- First appearance: "Caretaker" (1995)
- Last appearance: "Endgame" (2001)
- Portrayed by: Ethan Phillips

In-universe information
- Species: Talaxian (part Mylean)
- Affiliation: Starfleet
- Posting: Advisor; Cook; Morale Officer; Ambassador; USS Voyager;

= Neelix =

Fictional character in Star Trek: Voyager

Neelix (/ˈniːlᵻks/) is a character in the science fiction television series Star Trek: Voyager, played by actor Ethan Phillips since the series' inception. Neelix is an alien native to the far side of the galaxy, who joins the crew of the United Federation of Planets starship USS Voyager after it is captured and flung to the Delta Quadrant by a mysterious shockwave. He serves as a cook, morale officer, and eventual ambassador for the crew.

== Casting ==
Neelix was played by actor Ethan Phillips. Phillips has a master's degree in fine arts from Cornell University, and had his start in acting performing on Broadway shows.

==Biography==
The character of Neelix is from Rinax, a moon of the planet Talax, located in the Delta Quadrant of the show's fictional representation of the Milky Way galaxy. His entire family was killed in a conflict with the Haakonian race.

Neelix was introduced in "Caretaker", the two-part pilot episode of the series, where he was rescued along with his Ocampan lover Kes by the Voyager crew. Previously a space trader, Neelix states his familiarity with the Delta Quadrant and appoints himself the ship's cook. He later earns the titles of Morale Officer and Chief Ambassador. When Naomi Wildman becomes the first baby born aboard Voyager, her mother Samantha names Neelix as her daughter's godfather.

Neelix departs the show in the seventh season's 23rd episode "Homestead". The ship encounters a colony of Talaxians, the last of his species that he is likely to see as the ship travels further from his home, and he chooses to stay with them. The character returns for a cameo in the series finale, "Endgame".

==The Star Trek Cookbook==

The persona of Neelix is also the central character in The Star Trek Cookbook, published by Pocket Books/Star Trek; 1st edition (January 1, 1999; ISBN 978-0671000226) by Ethan Phillips and William J. Birnes. The cookbook includes contributions by Star Trek actors from across several series and movies, as the cook of the USS Voyager accounts for the eclectic task of feeding its 140 diverse crew members. The recipe book also features a fictional guide for whipping up the drinks served at Quark's.

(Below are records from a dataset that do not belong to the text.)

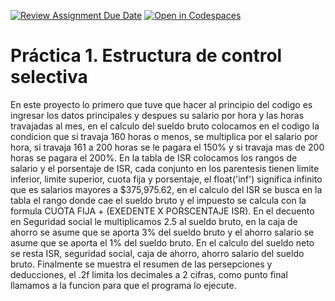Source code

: [![Review Assignment Due Date](https://classroom.github.com/assets/deadline-readme-button-22041afd0340ce965d47ae6ef1cefeee28c7c493a6346c4f15d667ab976d596c.svg)](https://classroom.github.com/a/rMafNWiN)
[![Open in Codespaces](https://classroom.github.com/assets/launch-codespace-2972f46106e565e64193e422d61a12cf1da4916b45550586e14ef0a7c637dd04.svg)](https://classroom.github.com/open-in-codespaces?assignment_repo_id=18565491)
# Práctica 1. Estructura de control selectiva
En este proyecto lo primero que tuve que hacer al principio del codigo es ingresar los datos principales y despues su salario por hora y las horas travajadas al mes, en el calculo del sueldo bruto colocamos en el codigo la condicion que si travaja 160 horas o menos, se multiplica por el salario por hora, si travaja 161 a 200 horas se le pagara el 150% y si travaja mas de 200 horas se pagara el 200%. En la tabla de ISR colocamos los rangos de salario y el porsentaje de ISR, cada conjunto en los parentesis tienen limite inferior, limite superior, cuota fija y porsentaje, el float('inf') significa infinito que es salarios mayores a $375,975.62, en el calculo del ISR se busca en la tabla el rango donde cae el sueldo bruto y el impuesto se calcula con la formula CUOTA FIJA + (EXEDENTE X PORSCENTAJE ISR). En el decuento en Seguridad social le multiplicamos 2.5 al sueldo bruto, en la caja de ahorro se asume que se aporta 3% del sueldo bruto y el ahorro salario se asume que se aporta el 1% del sueldo bruto. En el calculo del sueldo neto se resta ISR, seguridad social, caja de ahorro, ahorro salario del sueldo bruto. Finalmente se muestra el resumen de las persepciones y deducciones, el .2f limita los decimales a 2 cifras, como punto final llamamos a la funcion para que el programa lo ejecute.
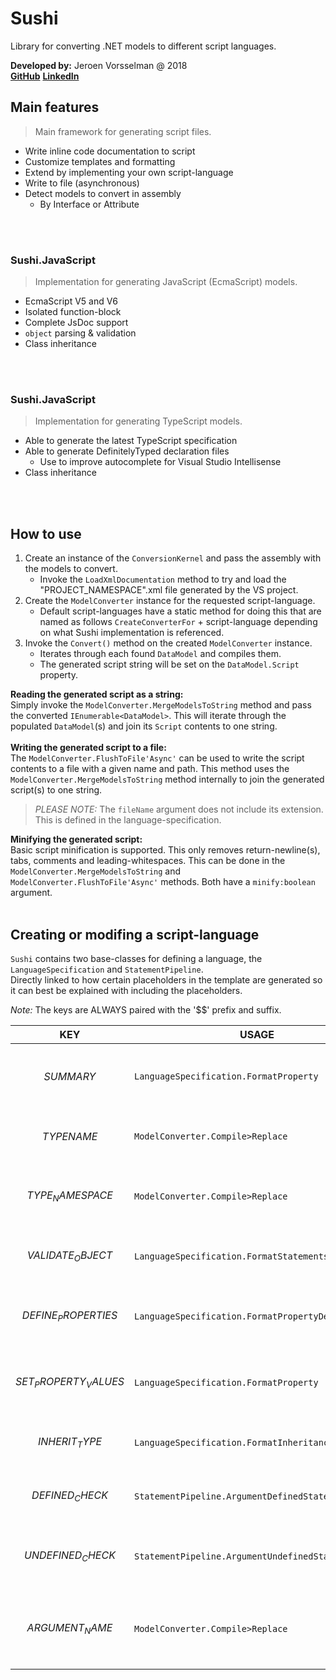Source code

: # Sushi
Library for converting .NET models to different script languages.

**Developed by:** Jeroen Vorsselman @ 2018<br>
**[GitHub](https://github.com/jvorssel)** **[LinkedIn](https://www.linkedin.com/in/j-vorsselman/)**


##  Main features
> Main framework for generating script files.
- Write inline code documentation to script
- Customize templates and formatting
- Extend by implementing your own script-language
- Write to file (asynchronous)
- Detect models to convert in assembly
	- By Interface or Attribute
<br>
<br>

### Sushi.JavaScript
> Implementation for generating JavaScript (EcmaScript) models.
- EcmaScript V5 and V6
- Isolated function-block
- Complete JsDoc support
- `object` parsing & validation
- Class inheritance
<br>
<br>

### Sushi.JavaScript
> Implementation for generating TypeScript models.
- Able to generate the latest TypeScript specification
- Able to generate DefinitelyTyped declaration files
	- Use to improve autocomplete for Visual Studio Intellisense
- Class inheritance
<br>
<br>

## How to use
1. Create an instance of the `ConversionKernel` and pass the assembly with the models to convert.
	 - Invoke the `LoadXmlDocumentation` method to try and load the "PROJECT_NAMESPACE".xml file generated by the VS project.
2. Create the `ModelConverter` instance for the requested script-language.
	 - Default script-languages have a static method for doing this that are named as follows `CreateConverterFor` + script-language depending on what Sushi implementation is referenced.
3. Invoke the `Convert()` method on the created `ModelConverter` instance. 
	 - Iterates through each found `DataModel` and compiles them.
	 - The generated script string will be set on the `DataModel.Script` property.

**Reading the generated script as a string:**<br>
Simply invoke the `ModelConverter.MergeModelsToString` method and pass the converted `IEnumerable<DataModel>`.
This will iterate through the populated `DataModel`(s) and join its `Script` contents to one string.
<br>
<br>
**Writing the generated script to a file:**<br>
The `ModelConverter.FlushToFile'Async'` can be used to write the script contents to a file with a given name and path.
This method uses the `ModelConverter.MergeModelsToString` method internally to join the generated script(s) to one string.
<br>
> *PLEASE NOTE:* The `fileName` argument does not include its extension. This is defined in the language-specification.

**Minifying the generated script:**<br>
Basic script minification is supported. This only removes return-newline(s), tabs, comments and leading-whitespaces.
This can be done in the `ModelConverter.MergeModelsToString` and `ModelConverter.FlushToFile'Async'` methods. Both have a `minify:boolean` argument.
<br>
<br>

## Creating or modifing a script-language
`Sushi` contains two base-classes for defining a language, the `LanguageSpecification` and `StatementPipeline`.<br>
Directly linked to how certain placeholders in the template are generated so it can best be explained with including the placeholders.

*Note:* The keys are ALWAYS paired with the '$$' prefix and suffix.

KEY | USAGE | SUMMARY
--- | --- | ---
$$SUMMARY$$ | `LanguageSpecification.FormatProperty` | The summary doc for the specific `PropertyInfo`.
$$TYPENAME$$ | `ModelConverter.Compile>Replace` | The name for the specific `Type` to compile.
$$TYPE_NAMESPACE$$ | `ModelConverter.Compile>Replace` | The namespace for the specific `Type` to compile.
$$VALIDATE_OBJECT$$ | `LanguageSpecification.FormatStatements` | Placeholder for the `Type` properties validation.
$$DEFINE_PROPERTIES$$ |  `LanguageSpecification.FormatPropertyDefinition` | Placeholder for the properties that should be defined.
$$SET_PROPERTY_VALUES$$ | `LanguageSpecification.FormatProperty` | Placeholder for the values that should be set.
$$INHERIT_TYPE$$ | `LanguageSpecification.FormatInheritanceStatement` | Statement for the name of the inherited `Type`.
$$DEFINED_CHECK$$ | `StatementPipeline.ArgumentDefinedStatement` | Statement if the `Property` is defined / has a value.
$$UNDEFINED_CHECK$$ | `StatementPipeline.ArgumentUndefinedStatement` | Statement if the `Property` is not defined / has no value.
$$ARGUMENT_NAME$$ | `ModelConverter.Compile>Replace` | Placeholder for the `argument` of the `object` that should be used.

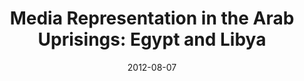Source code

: ---
creators: []
date: '2012-08-07'
excerpt: ''
filename: 2012-08-07-media-representation-in-the-arab
hosts: []
image: ''
subtitle: ''
tags:
- post
- featured
- dataviz
title: 'Media Representation in the Arab Uprisings: Egypt and Libya'
uri: http://civic.mit.edu/blog/natematias/media-representation-in-the-arab-uprisings-egypt-and-libya
---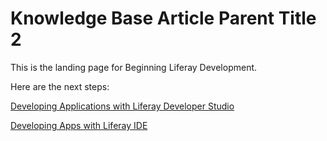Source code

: # Knowledge Base Article Parent Title 2 [](id=knowledge-base-article-parent-title-2)

This is the landing page for Beginning Liferay Development.

Here are the next steps:

[Developing Applications with Liferay Developer Studio](https://www-ldn.liferay.com/develop/learning-paths/-/knowledge_base/developing-applications-with-liferay-developer-stu-lp-6-2-develop-learnpath)

[Developing Apps with Liferay IDE](https://www-ldn.liferay.com/develop/learning-paths/-/knowledge_base/developing-apps-with-liferay-ide-lp-6-2-develop-learnpath)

The cookbook has real recipes often named after Alien meals from the Star Trek universe, but prepared with traditional real-life ingredients. There is also a section that discusses how food props were made for the television show by Alan Simms.

==Reception==
In 2018, The Wrap ranked Neelix as the fourth-worst character of Star Trek overall (out of 39 main characters), but noted his optimism and humour. In 2016, the character was ranked as the 62nd most important character in service to Starfleet within the Star Trek science fiction universe (out of 100 characters) by Wired magazine.

In 2019, TMZ remembered Neelix as the "super-friendly chef, navigator and ambassador" of Star Trek: Voyager.

In 2020, SyFy felt that Neelix had a hard time getting good storylines compared to the other characters, with an exception being "Mortal Coil", which they ranked the 12th best episode of Star Trek: Voyager.

In 2021, The Digital Fix felt "Fair Trade" was an attempt to develop the character of Neelix, who they said has a "crisis of purpose" in this episode.

Some commentators felt Kes was too young to be dating Neelix. According to Den of Geeks Juliette Harrisson, the age gap was frequently criticized online. Science fiction author Sylvia Spruck Wrigley interpreted Kes as undergoing puberty in "Elogium", noting that it raises questions about Neelix starting a relationship with a prepubescent girl. Harrisson and The Philadelphia Inquirers Jonathan Storm wrote that the age difference could be rationalized since Kes and Neelix are aliens with different biology than humans.